WILLIE wandered the rest of the day. The sky was plumed with smoke from burning houses and barns, and by noon a haze of dust and lint from the cane fields turned the sun into a pink sliver. He saw a Confederate rear guard form up in a woods and fire a volley across a field at a distant group of men, then break and run through a gully and board a rope-drawn ferryboat and pull themselves across the Vermilion River, all before he could reach them.
He saw wild dogs attack and tear apart a rabbit in an empty pasture. He passed Confederate deserters who had hidden in coulees or who walked on back roads with their faces averted. He saw four wagons loaded with Negroes and their possessions stopped at a crossroads, wondering in which direction they should go, while their children cried and one man tried to jerk an exhausted horse up on its legs. At evening he saw the same people, this time on the riverbank, without the means to cross to the other side, frightened at the boom of distant artillery. He rooted for food in the charred ruins of a cabin and licked the fried remains of pickled tomatoes off scorched pieces of a preserve jar.

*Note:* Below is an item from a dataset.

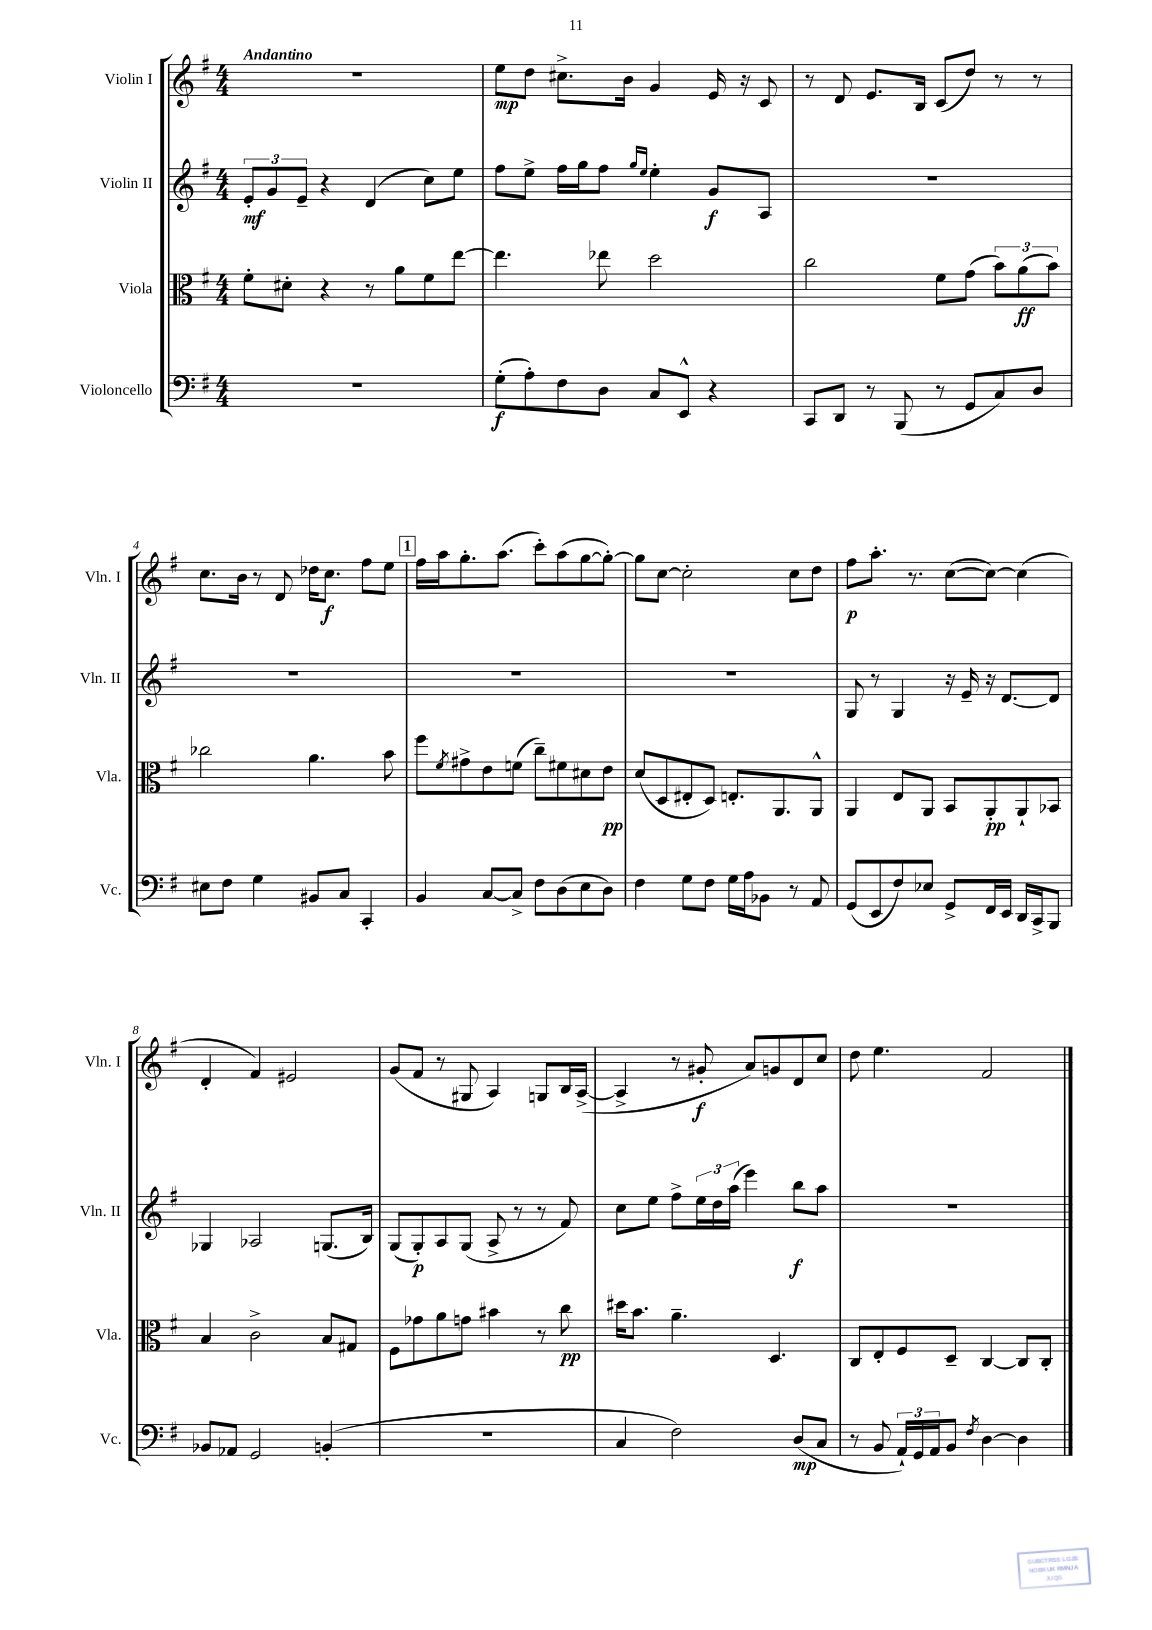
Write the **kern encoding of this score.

He climbed into a mulberry tree and watched a column of Union infantry, supply wagons, and wheeled field pieces that took a half hour to pass. When night came the sky was black with storm clouds, the countryside dark except for the flicker of cannon fire in the north. He lost the Vermilion River, which he had been following, and entered a high-canopied woods that swayed in the wind, that had no undergrowth and was thickly layered with old leaves and was good for either walking or finding a soft, cool place that smelled of moss and wildflowers where he could lie down and once more sleep the sleep of the dead.
He paused under a water oak, unbuttoned his fly, and urinated into the leaves. Out of the corner of his eye he saw movement back in the trees and heard the sound of field gear clanking on men's bodies. He mounted the trunk of a tree that had fallen across a coulee and ran along the crest of it to the other side, right into a Union sergeant who aimed the.50 caliber muzzle of a Sharp's carbine at his face.

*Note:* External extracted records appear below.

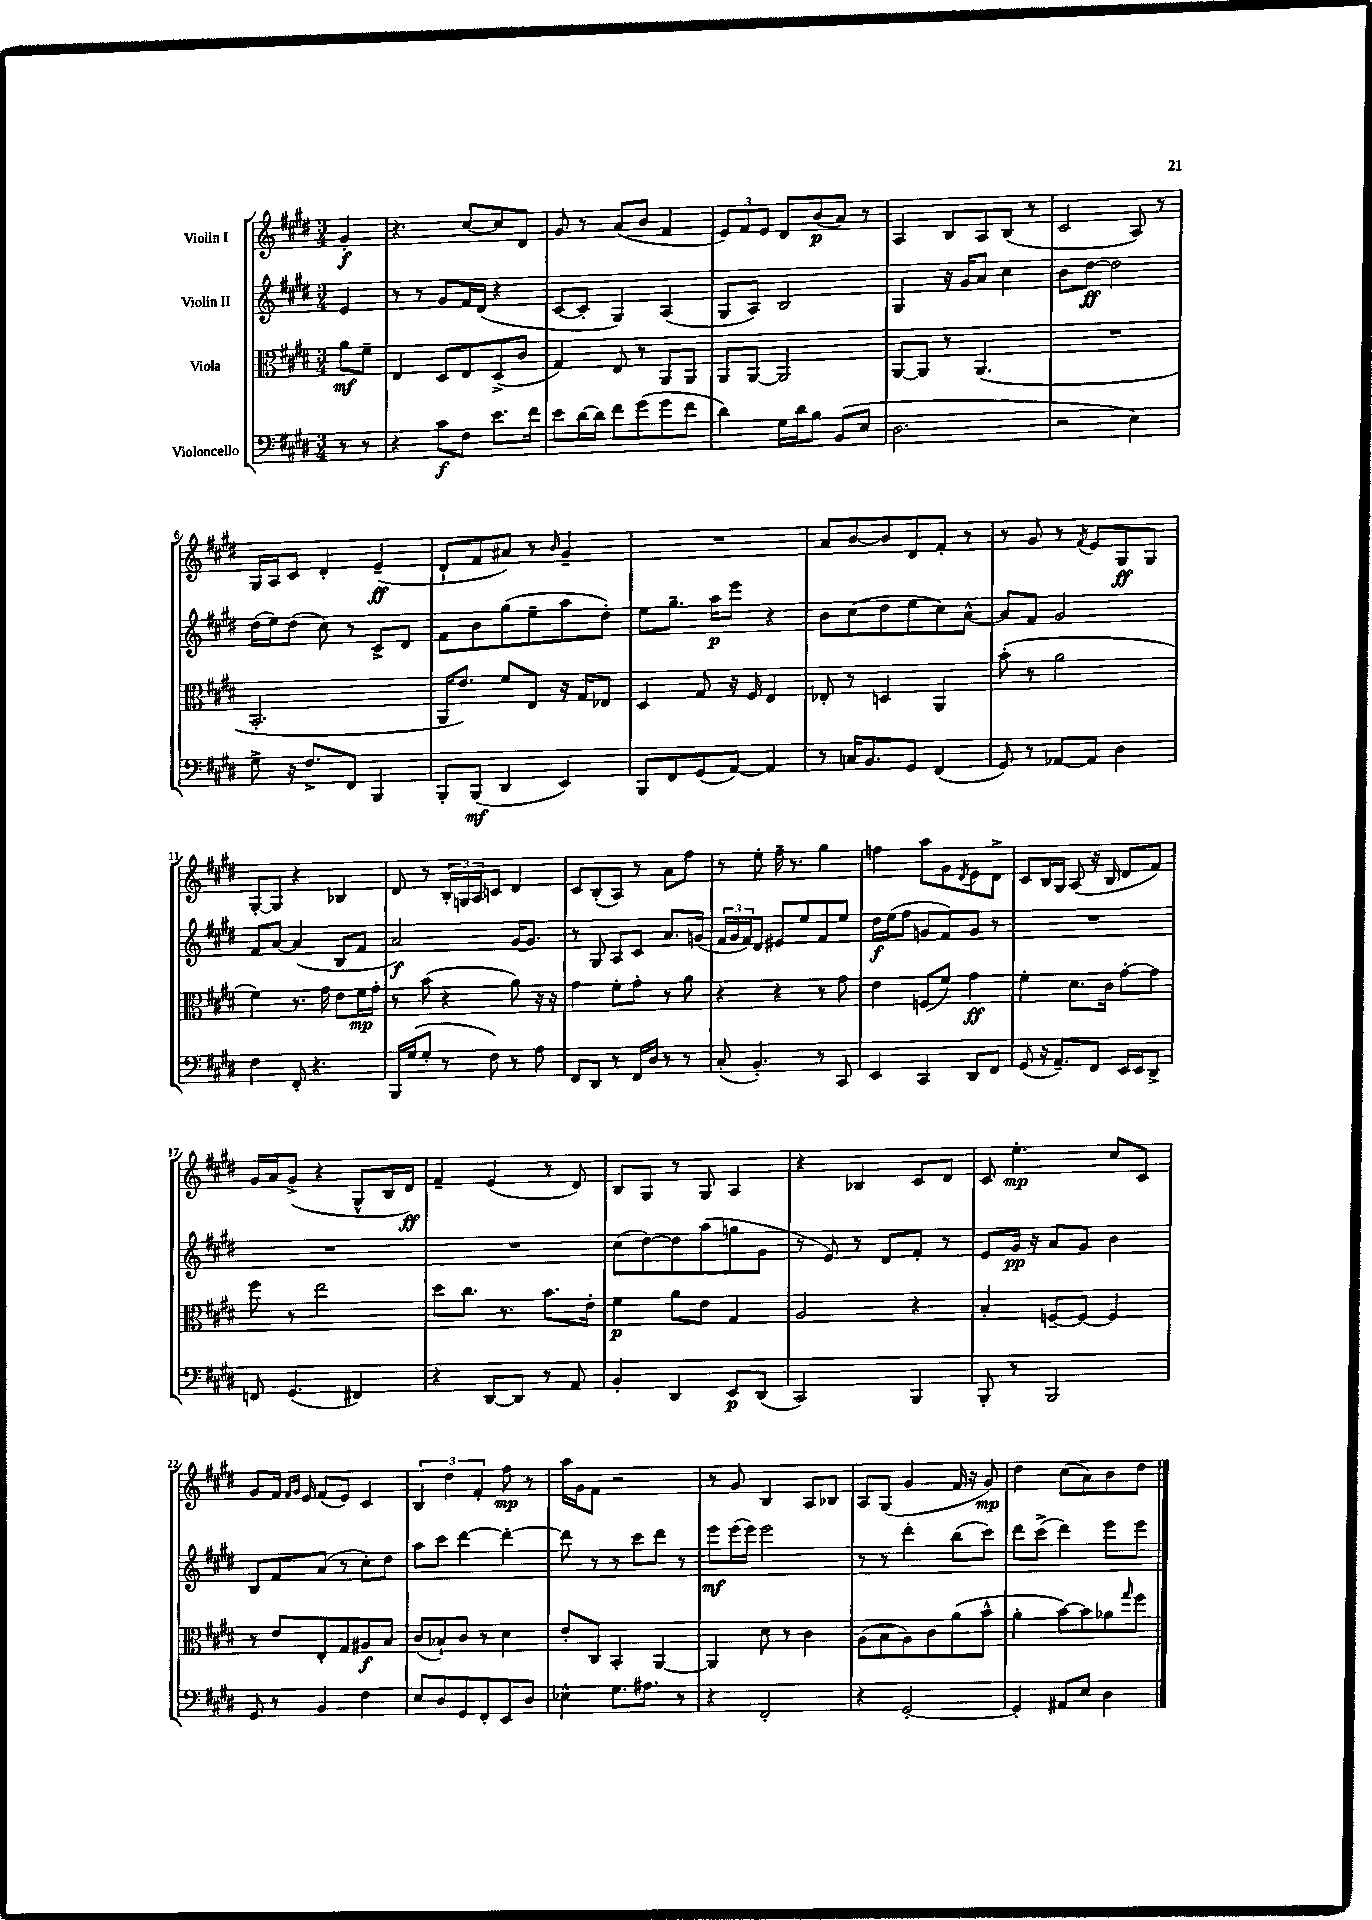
<<
\new StaffGroup <<
\new Staff = "s0" \with { instrumentName = "Violin I" } {
    \clef treble \key e \major \numericTimeSignature \time 3/4 \partial 4
    gis'4-.\f |
    r4. cis''8~ cis''8 dis'8 |
    gis'8 r8 a'8( b'8 fis'4 |
    \tuplet 3/2 { e'8) fis'8 e'8 } dis'8 b'8\p( a'8) r8 |
    a4 b8 a8 b8( r8 |
    cis'2 a8) r8 |
    gis16 a16 cis'8 dis'4-. e'4--\ff( |
    dis'8-! fis'8 ais'8) r8 \grace { b'16 } gis'4-- |
    R2. |
    a'8 b'8~ b'8 dis'8 fis'8-. r8 |
    r8 gis'8 r8 \acciaccatura { fis'8 } e'8 gis8\ff gis8 |
    gis8~-. gis8 r4 bes4 |
    dis'8 r8 \tuplet 3/2 { b16-. g16 a16 } c'8 dis'4 |
    cis'8 b8-.( a8) r8 a'8 fis''8 |
    r8 e''8-. fis''16-- r8. gis''4 |
    f''4 a''8 gis'8 \acciaccatura { dis'8 } e'8 dis'8-> |
    cis'8 b16 gis16 a8( r16 b16 dis'8 fis'8) |
    gis'16 a'16 gis'8->( r4 gis8-^ b16 dis'16\ff) |
    fis'4-- e'4( r8 dis'8) |
    b8 gis8 r8 gis8 a4 |
    r4 bes4 cis'8 dis'8 |
    cis'8 e''4.-.\mp cis''8 cis'8 |
    gis'8 fis'16 \grace { fis'16 gis'16 } e'16 fis'8( e'8) cis'4 |
    \tuplet 3/2 { b4 dis''4 fis'4-. } fis''8\mp r8 |
    a''16 gis'16 fis'8 r2 |
    r8 gis'8 b4 a8 bes8 |
    a8 gis8( gis'4 fis'16 r16 gis'8\mp) |
    dis''4 cis''8( a'8) b'8 dis''8 \bar "|." |
}
\new Staff = "s1" \with { instrumentName = "Violin II" } {
    \clef treble \key e \major \numericTimeSignature \time 3/4 \partial 4
    e'4 |
    r8 r8 gis'8 fis'16 dis'16( r4 |
    cis'8~ cis'8-. gis4) a4( |
    gis8 a8) b2 |
    gis4 r16 gis'16 a'8 cis''4 |
    b'8 dis''8~\ff dis''2 |
    dis''16( e''16) dis''8( cis''8) r8 cis'8-> dis'8 |
    fis'8 b'8 gis''8( e''8-- a''8 dis''8-.) |
    e''8 gis''8.-- a''16\p e'''8 r4 |
    b'8 cis''8( dis''8 e''8 cis''8) a'8~-^ |
    a'8 fis'8 gis'2 |
    fis'8 a'8~ a'4( b8 fis'8 |
    a'2\f) gis'16~ gis'8. |
    r8 gis8 a8 cis'8 a'8. g'16( |
    \tuplet 3/2 { fis'16 gis'16 fis'16) } dis'8 eis'8 e''8 fis'8 e''8 |
    dis''16\f e''16( fis''8 g'8 fis'8) g'8 r8 |
    R2. |
    R2. |
    R2. |
    cis''8( dis''8~) dis''8 a''8( g''8 gis'8 |
    r8 e'8) r8 dis'8 fis'8-. r8 |
    e'8 gis'16\pp r16 a'8 gis'8 b'4 |
    b8 fis'8 a'8( r8 cis''8-.) dis''8 |
    a''8 cis'''8 dis'''4~ dis'''4~-. |
    dis'''8 r8 r8 cis'''8 dis'''8 r8 |
    e'''8\mf e'''16( e'''16) e'''2 |
    r8 r8 dis'''4-. b''8( cis'''8) |
    dis'''8 cis'''8->( dis'''4) e'''8 e'''8 \bar "|." |
}
\new Staff = "s2" \with { instrumentName = "Viola" } {
    \clef alto \key e \major \numericTimeSignature \time 3/4 \partial 4
    a'8\mf fis'8-- |
    e4 dis8 e8 dis8->( cis'8 |
    gis4) e8 r8 a,8 a,8 |
    a,8 a,8~ a,2 |
    a,8~ a,8 r8 a,4.( |
    R2. |
    b,2.-. |
    a,16 e'8.) fis'8 e8 r16 gis16 ees8 |
    dis4 gis8 r16 fis16 e4 |
    ees8-. r8 d4 a,4 |
    b'8-.( r8 a'2 |
    fis'4) r8. gis'16 e'8 fis'16\mp gis'16-. |
    r8 b'8( r4 a'8) r16 r16 |
    gis'4 fis'8-. gis'8-. r8 a'8 |
    r4 r4 r8 gis'8 |
    e'4 f8( fis'8) gis'4\ff |
    fis'4-. dis'8. cis'16 gis'8~-. gis'8 |
    fis''8 r8 e''2 |
    dis''8 cis''8. r8. b'8. e'16-. |
    fis'4\p a'8 e'8 gis4 |
    a2 r4 |
    b4-. f8~-- f8~ f4 |
    r8 e'8 e8-. gis8 ais8\f b8 |
    cis'8( bes8-!) cis'8 r8 dis'4 |
    e'8-. cis8 b,4-. a,4~ |
    a,4 dis'8 r8 cis'4 |
    a8( b8 a8) cis'8 a'8( b'8-^ |
    a'4-. b'8~) b'8 aes'8 \grace { gis''16 } fis''8 \bar "|." |
}
\new Staff = "s3" \with { instrumentName = "Violoncello" } {
    \clef bass \key e \major \numericTimeSignature \time 3/4 \partial 4
    r8 r8 |
    r4 cis'8\f fis8 e'8. fis'16 |
    e'8 dis'16~ dis'16 fis'8 gis'8( gis'8 fis'8 |
    dis'4) gis16 dis'16 b8 b,8( e8 |
    dis2. |
    r2 e4) |
    gis8-> r16 fis8.-> fis,8 b,,4 |
    b,,8-. b,,8\mf( dis,4 e,4) |
    b,,8 fis,8 gis,8( a,8~) a,4 |
    r8 c16 b,8. gis,8 fis,4( |
    gis,8) r8 aes,8~ aes,8 dis4 |
    fis4 fis,8-. r4. |
    b,,16 gis16( gis8-. r8 fis8) r8 a8 |
    fis,8 dis,8 r8 fis,16 dis16 r8 r8 |
    cis8-.( b,4.-.) r8 cis,8 |
    e,4 cis,4 dis,8 fis,8 |
    gis,8( r16 a,8.--) fis,8 e,16 e,16 dis,8-> |
    f,8 gis,4.( fis,4) |
    r4 dis,8~ dis,8 r8 a,8 |
    b,4-. dis,4 e,8\p dis,8( |
    cis,2) b,,4 |
    b,,8-. r8 b,,2 |
    gis,8 r8 b,4 fis4 |
    e8 dis8 gis,8 fis,8-. e,8 dis8 |
    ees4-^ gis8. ais8. r8 |
    r4 fis,2-. |
    r4 gis,2~-. |
    gis,4-. ais,8 e8 dis4 \bar "|." |
}
>>
>>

Willie raised his hands and grinned as though a stick were turned sideways in his mouth.
"I'm unarmed and offer no threat to you," he said.
The sergeant's kepi was low on his brow, one eye squinted behind his rear sight. He lowered his carbine and looked hard into Willie's face. The sergeant had dark red hair and wore a mustache and goatee and a silver ring with a tiny gold cross affixed to it on his marriage finger. Willie could hear him breathing heatedly in the dark.
"No threat, are you? How about a fucking nuisance?" he said.
"The pacifist turned soldier?" Willie said.
"And you, a bloody hemorrhoid," the sergeant replied.